A Living Will is an important document that outlines your wishes regarding medical treatment in case you become unable to communicate those wishes yourself. Several other documents serve similar purposes in ensuring your healthcare preferences are respected. Here’s a list of eight documents that are comparable to a Living Will:

  • Advance Healthcare Directive: This document combines a Living Will and a healthcare power of attorney. It allows you to specify your medical treatment preferences and appoint someone to make decisions on your behalf.

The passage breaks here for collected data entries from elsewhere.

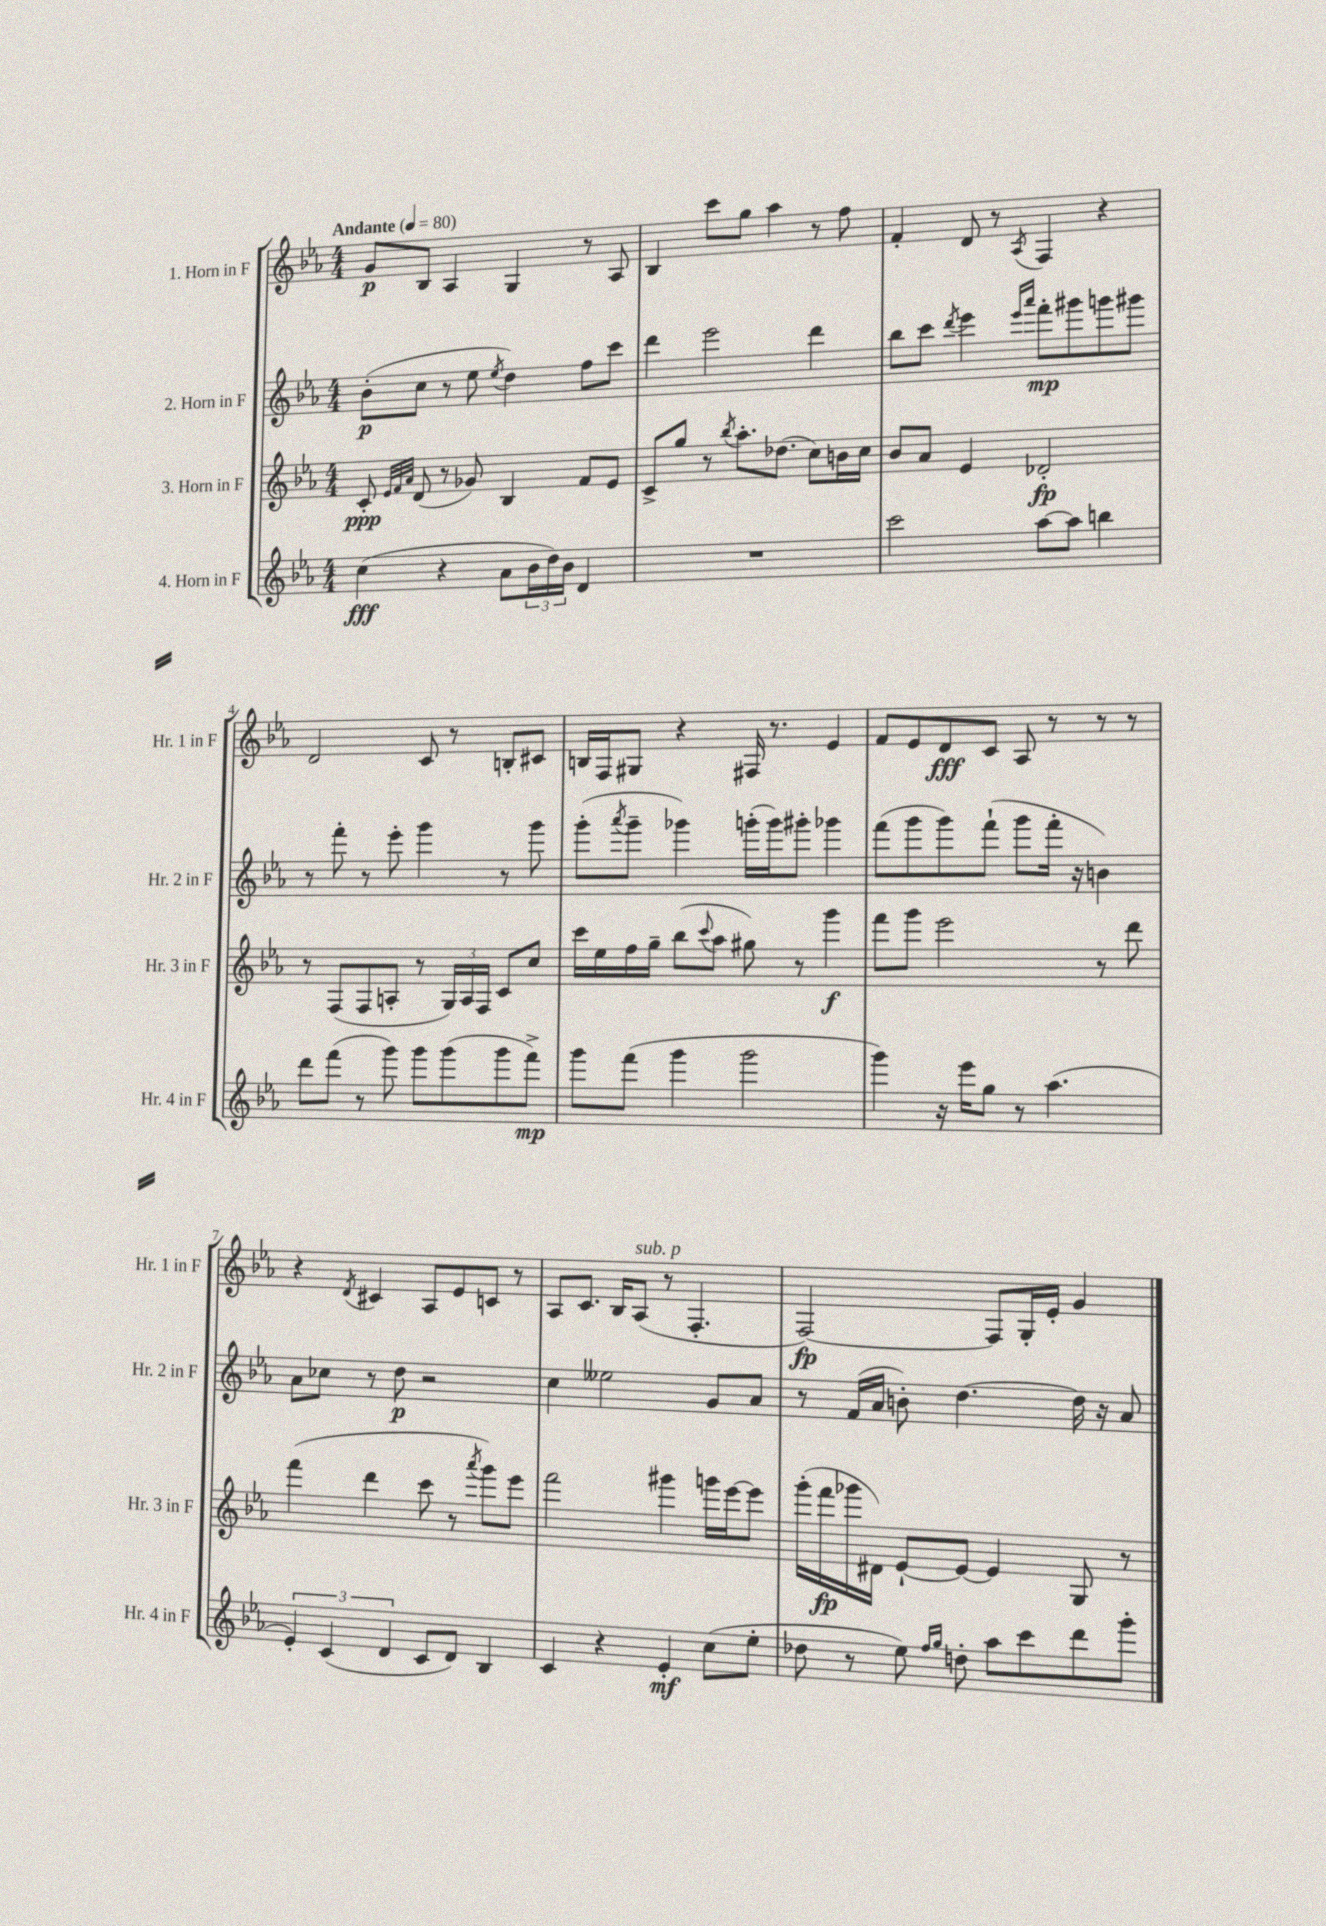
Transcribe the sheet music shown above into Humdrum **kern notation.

**kern	**dynam	**kern	**dynam	**kern	**dynam	**kern	**dynam
*part4	*part4	*part3	*part3	*part2	*part2	*part1	*part1
*staff4	*staff4	*staff3	*staff3	*staff2	*staff2	*staff1	*staff1
*I"4. Horn in F	*	*I"3. Horn in F	*	*I"2. Horn in F	*	*I"1. Horn in F	*
*I'Hr. 4 in F	*	*I'Hr. 3 in F	*	*I'Hr. 2 in F	*	*I'Hr. 1 in F	*
*clefG2	*	*clefG2	*	*clefG2	*	*clefG2	*
*k[b-e-a-]	*	*k[b-e-a-]	*	*k[b-e-a-]	*	*k[b-e-a-]	*
*M4/4	*	*M4/4	*	*M4/4	*	*M4/4	*
*MM80	*	*MM80	*	*MM80	*	*MM80	*
=1	=1	=1	=1	=1	=1	=1	=1
!	!	!	!	!	!	!LO:TX:a:B:t=Andante	!
(4cc\	fff	8c'/	ppp	(8b-'\L	p	8g/L	p
.	.	32qqe-/LLL	.	.	.	.	.
.	.	32qqf/	.	.	.	.	.
.	.	32qqa-/JJJ	.	.	.	.	.
.	.	(8d/	.	8cc\J	.	8B-/J	.
4r	.	8r	.	8r	.	4A-/	.
.	.	8g-X/)	.	8ee-\	.	.	.
.	.	.	.	8qee-/	.	.	.
8a-\L	.	4B-/	.	4dd\)	.	4G/	.
24b-\L	.	.	.	.	.	.	.
24dd\)	.	.	.	.	.	.	.
24b-\JJ	.	.	.	.	.	.	.
4d/	.	8f/L	.	8ff\L	.	8r	.
.	.	8e-/J	.	8ccc\J	.	8A-/	.
=2	=2	=2	=2	=2	=2	=2	=2
1r	.	8c^/L	.	4ddd\	.	4B-/	.
.	.	8gg/J	.	.	.	.	.
.	.	8r	.	2eee-\	.	8ccc\L	.
.	.	8qbb-/	.	.	.	.	.
.	.	8.aa-'\L	.	.	.	8gg\J	.
.	.	.	.	.	.	4aa-\	.
.	.	(8.dd-X\J	.	.	.	.	.
.	.	8cc\L)	.	4ddd\	.	8r	.
.	.	16bn\L	.	.	.	8ff\	.
.	.	16cc\JJ	.	.	.	.	.
=3	=3	=3	=3	=3	=3	=3	=3
2ccc\	.	8b-/L	.	8bb-\L	.	4f'/	.
.	.	8a-/J	.	8ccc\J	.	.	.
.	.	.	.	8qddd/	.	.	.
.	.	4e-/	.	4eee-\	.	8d/	.
.	.	.	.	.	.	8r	.
.	.	.	.	16qqeee-/LL	.	.	.
.	.	.	.	16qqaaa-/JJ	.	8qA-/	.
[8aa-\L	.	2d-X'/	fp	8fff'\L	mp	4F/	.
8aa-\J]	.	.	.	8ggg#X\	.	.	.
4bbn\	.	.	.	8gggn\	.	4r	.
.	.	.	.	8ggg#X\J	.	.	.
!!LO:LB:g=z
=4	=4	=4	=4	=4	=4	=4	=4
8ddd\L	.	8r	.	8r	.	2d/	.
(8fff\J	.	(8F/L	.	8fff'\	.	.	.
8r	.	8F/	.	8r	.	.	.
8ggg\)	.	8An'/J	.	8eee-'\	.	.	.
8ggg\L	.	8r	.	4ggg\	.	8c/	.
(8ggg\	.	24G/LL)	.	.	.	8r	.
.	.	24A/	.	.	.	.	.
.	.	24F/JJ	.	.	.	.	.
8ggg\	.	8c/L	.	8r	.	8Bn'/L	.
8fff^\J)	mp	8cc/J	.	8ggg\	.	8c#X/J	.
=5	=5	=5	=5	=5	=5	=5	=5
8ggg\L	.	16ccc\LL	.	(8ggg'\L	.	16Bn/LL	.
.	.	16ee-\	.	.	.	16F/J	.
.	.	.	.	8qaaa-/	.	.	.
(8fff\J	.	16ff\	.	8ggg~\J	.	8G#X/J	.
.	.	16gg~\JJ	.	.	.	.	.
4ggg\	.	(8bb-\L	.	4ggg-X\)	.	4r	.
.	.	8qqccc/	.	.	.	.	.
.	.	8aa-\J	.	.	.	.	.
2ggg\	.	8gg#X\)	.	(16gggn'\LL	.	16F#X/	.
.	.	.	.	16ggg\J)	.	8.r	.
.	.	8r	.	8ggg#X'\J	.	.	.
.	.	4ggg\	f	4ggg-X\	.	4e-/	.
=6	=6	=6	=6	=6	=6	=6	=6
4ggg\)	.	8fff\L	.	(8fff\L	.	8f/L	.
.	.	8ggg\J	.	8ggg\	.	8e-/	.
16r	.	2eee-\	.	8ggg\)	.	8d/	fff
16eee-\KL	.	.	.	.	.	.	.
8gg\J	.	.	.	(8fff`\J	.	8c/J	.
8r	.	.	.	8ggg\L	.	8A-/	.
(4.aa-\	.	.	.	16fff'\Jk	.	8r	.
.	.	.	.	16r	.	.	.
.	.	8r	.	4bn\)	.	8r	.
.	.	8ddd\	.	.	.	8r	.
!!LO:LB:g=z
=7	=7	=7	=7	=7	=7	=7	=7
6e-'/)	.	(4fff\	.	8a-\L	.	4r	.
.	.	.	.	8cc-X\J	.	.	.
(6c/	.	.	.	.	.	.	.
.	.	.	.	.	.	8qd/	.
.	.	4ddd\	.	8r	.	4c#X/	.
6d/	.	.	.	.	.	.	.
.	.	.	.	8dd\	p	.	.
8c/L	.	8ccc\	.	2r	.	8A-/L	.
8d/J)	.	8r	.	.	.	8e-/	.
.	.	8qaaa-/	.	.	.	.	.
4B-/	.	8ggg\L)	.	.	.	8cn/J	.
.	.	8eee-\J	.	.	.	8r	.
=8	=8	=8	=8	=8	=8	=8	=8
4c/	.	2fff\	.	4cc\	.	8A-/L	.
.	.	.	.	.	.	8.c/J	.
4r	.	.	.	2ee--X\	.	.	.
.	.	.	.	.	.	16B-/KL	.
!	!	!	!	!	!	!LO:TX:a:i:t=sub. p	!
.	.	.	.	.	.	(8A-/J	.
4e-'/	mf	4ggg#X\	.	.	.	8r	.
.	.	.	.	.	.	4.F'/	.
(8cc\L	.	16gggn\LL	.	8g/L	.	.	.
.	.	[16eee-\J	.	.	.	.	.
8ee-'\J	.	8eee-\J]	.	8a-/J	.	.	.
=9	=9	=9	=9	=9	=9	=9	=9
8dd-X\	.	(16ggg'\LL	.	8r	.	[2F/)	fp
.	.	16fff\	fp	.	.	.	.
8r	.	16ggg-X\	.	(16f/LL	.	.	.
.	.	16d#X\JJ)	.	16a-/JJ	.	.	.
8ee-\)	.	[8e-`/L	.	8bn'\)	.	.	.
16qqff/LL	.	.	.	.	.	.	.
16qqgg/JJ	.	.	.	.	.	.	.
8ddn'\	.	8e-/J_	.	[4.dd\	.	.	.
8aa-\L	.	4e-/]	.	.	.	8F/L]	.
8ccc\	.	.	.	.	.	16G'/L	.
.	.	.	.	.	.	16e-'/JJ	.
8ddd\	.	8G/	.	16dd\]	.	4g/	.
.	.	.	.	16r	.	.	.
8ggg'\J	.	8r	.	8a-/	.	.	.
==	==	==	==	==	==	==	==
*-	*-	*-	*-	*-	*-	*-	*-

  • Durable Power of Attorney for Healthcare: This document designates a trusted person to make healthcare decisions for you if you are unable to do so. It focuses more on decision-making authority than specific treatment preferences.
  • Do Not Resuscitate (DNR) Order: A DNR order specifically instructs medical personnel not to perform CPR if your heart stops or you stop breathing. It is a clear directive about your wishes in emergency situations.
  • Physician Orders for Life-Sustaining Treatment (POLST): This is a medical order that outlines your preferences for treatments like resuscitation and artificial nutrition. It is designed for individuals with serious illnesses.
  • Loan Agreement: For secure borrowing arrangements, consult the comprehensive Loan Agreement form guide that outlines essential terms and conditions for lenders and borrowers.
  • Healthcare Proxy: Similar to a durable power of attorney, a healthcare proxy allows you to appoint someone to make healthcare decisions for you, but it may not include specific treatment instructions.
  • Mental Health Advance Directive: This document allows you to outline your preferences for mental health treatment in case you are unable to express your wishes during a mental health crisis.
  • Organ Donation Form: While not directly about medical treatment, this document expresses your wishes regarding organ donation after death, ensuring your preferences are honored.
  • End-of-Life Care Plan: This document provides a comprehensive overview of your preferences for end-of-life care, including comfort measures and pain management, in addition to your wishes for life-sustaining treatments.